The Computer Society of Kenya

Since 1986

Daily Nation By PAUL WAFULA

Wednesday, November 21  2012

KRAThe Kenya Revenue Authority (KRA) has asked an employee who innovated a system to help track property tax cheats — and which the authority is now seeking to procure from a third party — to resign and seek to supply the system as an outsider.

Addressing a real estate workshop organised by mortgage provider Housing Finance in Nairobi on Wednesday, KRA Commissioner General John Njiraini said he wants the organisation to concentrate on its core mandate.

“We are not in the business of trading with our staff.
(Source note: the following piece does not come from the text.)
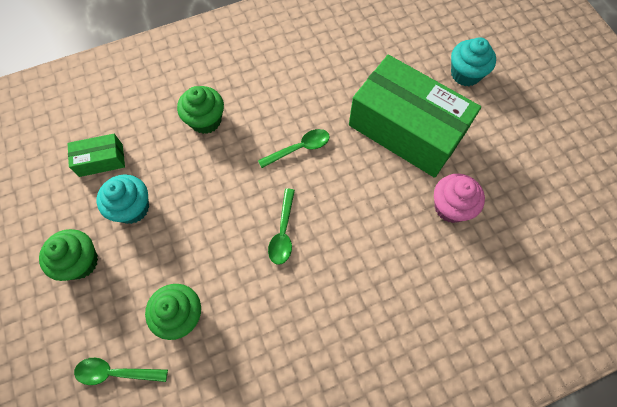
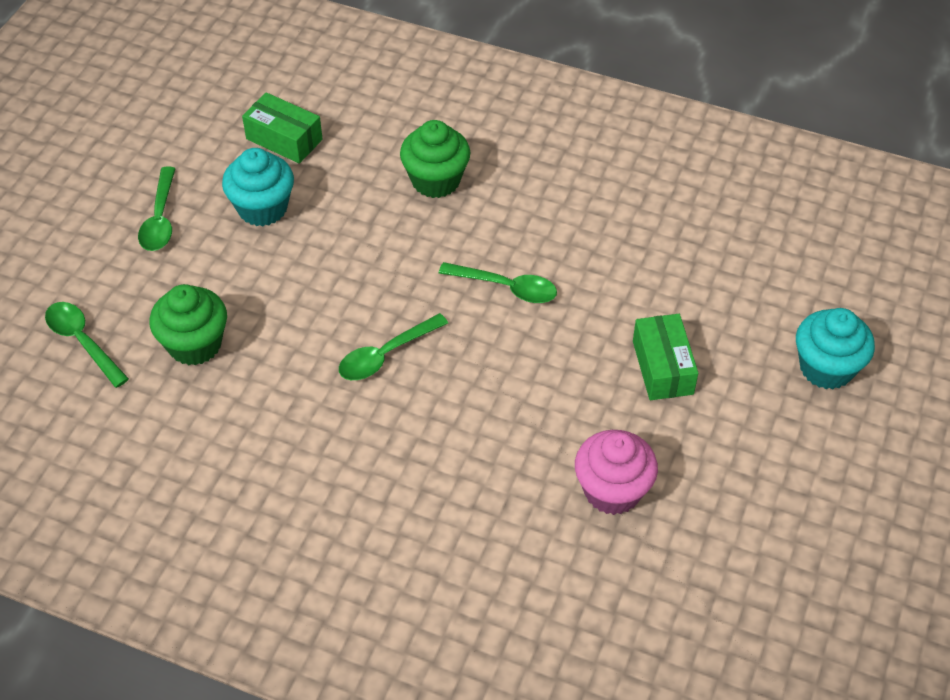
camera: 45 degrees right, 15 degrees down
(80, 262) = (160, 218): green cupcake -> green spoon
(406, 129) = (662, 367): green box -> green box, size x0.44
Such employees must do so from outside,” Mr Njiraini said. “Our approach in this respect is informed by the fact that KRA’s core business is tax collection and not the development and maintenance of property or other databases.”

The proposed budget for the new system is set at Sh1 billion.
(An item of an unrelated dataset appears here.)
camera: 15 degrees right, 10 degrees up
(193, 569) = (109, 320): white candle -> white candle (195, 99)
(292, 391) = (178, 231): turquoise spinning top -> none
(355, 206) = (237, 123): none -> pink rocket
This, even as the employee involved, Mr Samson Ngengi, moved to court for redress.

Mr Ngengi wants the taxman stopped from procuring such a system, and to be compensated.

The hearing for the preliminary orders is set for Thursday afternoon. The case promises to be a test case for innovators seeking redress from their employers over protection of their intellectual property.

However, the intrigues surrounding the innovation deepened further on Wednesday after Mr Njiraini seemed to contradict specifications given in an advert calling for supply bids, saying KRA is only looking for a database and not a computerised system.

“What KRA is seeking in the ongoing tender process is not a computerised system but a database,” Mr Njiraini said.

But according to the specifications of the tender — put out early this month — KRA said it “wishes to procure an automated solution to facilitate administration of tax on the real estate sector”.

“The desired solution shall have capability to link property ownership, development and physical location with available tax information and present it in an analytical format to facilitate tax compliance,” the notice inviting firms to express interest in provision of the system reads in part.

KRA did not explicitly indicate that it was looking for a database in the tender but it required firms willing to supply the system to have an “appropriate GIS solution with a geo-database for this purpose.” 

Mr Ngengi claims that this was the centre of his innovation that links property location, ownership and building details, as well as tax status of a taxpayer, as a single view in a computer application.

This, he claims, would give KRA an insight into how to get its pound of flesh from the lucrative real estate sector.

His innovation was named Geo-spatial Revenue Collection Information System (GEOCRIS), and won an international tax award on this basis.

The case is also expected to give an insight into what employees who go beyond the call of duty should expect from their employer. 

The taxman is counting on the system to help it go after landlords and property developers as part of its efforts to bring the lucrative real estate sector under the tax bracket.  

If the innovator has its way and stops the taxman, that would deal it a major blow, coming at a time when KRA is under pressure to meet the ambitious Sh1 trillion tax revenue target set by the government this year.